In combining a belt drive with a gravel bike, Priority Bicycles has put a smart idea into action with the Priority Gemini Smart.Shift. The execution is mostly there, although the Gemini is perhaps best described as a fantastic commuter bike with a solid gravel upside—as long as the road isn't too rough.

The Priority Gemini comes in both aluminum and titanium frames. I tested the $3,499 aluminum model; the titanium version retails for $5,499. The aluminum version weighs in at 24 lb (10.9 kg), about a half-pound more than the titanium version, and comes with 40 mm WTB tires, WTB i23 ST tubeless-ready wheels (our test bike had inner tubes), and semi-hydraulic disc brakes.
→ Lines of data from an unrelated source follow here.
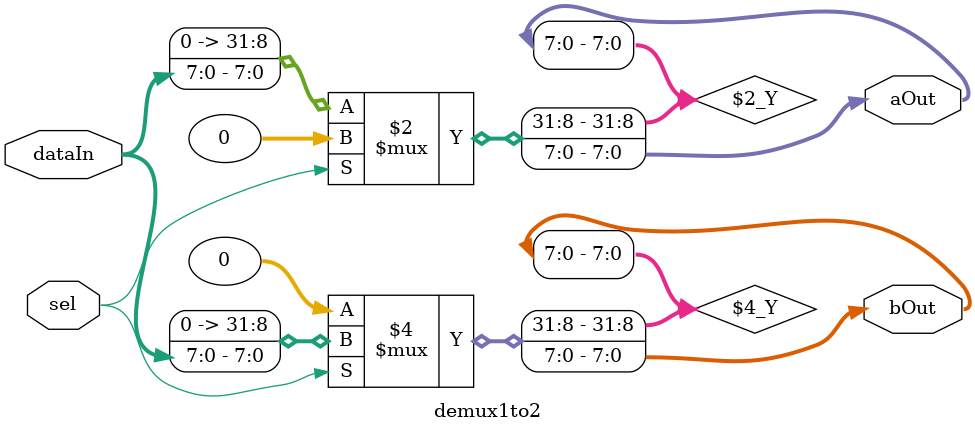
<source format=v>
`timescale 1ns / 1ps


module demux1to2 # (parameter PERM_WIDTH = 8) (dataIn, sel, aOut, bOut);

input 	[PERM_WIDTH-1:0] dataIn;
input                    sel;
output	[PERM_WIDTH-1:0] aOut, bOut;

assign aOut = sel ? 'h0 : dataIn;
assign bOut = sel ? dataIn : 'h0;

endmodule
</source>
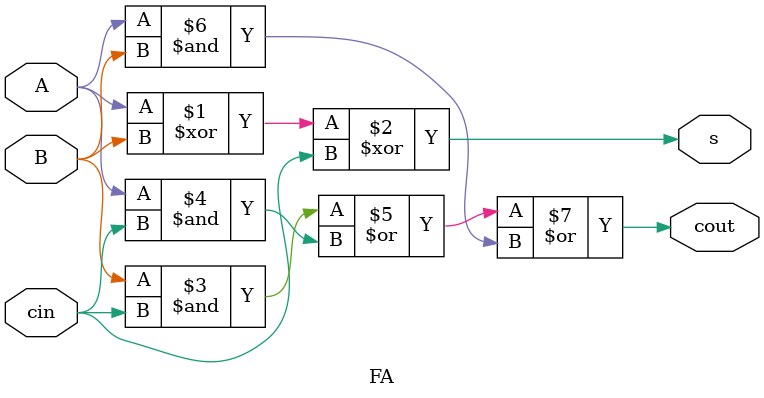
<source format=v>
module adder(LEDR, SW);
	input [9:0] SW;
	output[9:0] LEDR;
	wire c1, c2, c3;
	FA one(.A(SW[0]),
		.B(SW[6]),
		.cin(SW[5]),
		.s(LEDR[0]),
		.cout(c1));
		
	FA two(.A(SW[1]),
		.B(SW[7]),
		.cin(c1),
		.s(LEDR[1]),
		.cout(c2));
	
	FA three(.A(SW[2]),
		.B(SW[8]),
		.cin(c2),
		.s(LEDR[2]),
		.cout(c3));
	
	FA four(.A(SW[3]),
		.B(SW[9]),
		.cin(c3),
		.s(LEDR[3]),
		.cout(LEDR[4]));
endmodule

module FA(A,B,cin,s,cout);
	input A,B,cin;
	output s,cout;
	assign s = A^B^cin;
	assign cout = (B & cin) | (A & cin) | (A & B);
endmodule
	
</source>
Both models use the Priority Smart.Shift hub and Gates Carbon Drive Belt.

No mess, no fuss

At first glance, a belt drive and internal gear hub seem the perfect match for a gravel bike. But implementation is key, and Priority has largely nailed it. Regular gravel grinding means regularly washing your bike and lubricating the chain. While the Gemini got dirty and needed to be hosed off, there were no gloves or chain lube involved. There were also no worries about dirt and dust making their way into a derailleur or coating the cassette. Belt drives are also dead quiet and have an excellent reputation for longevity, lasting up to three times longer than a chain.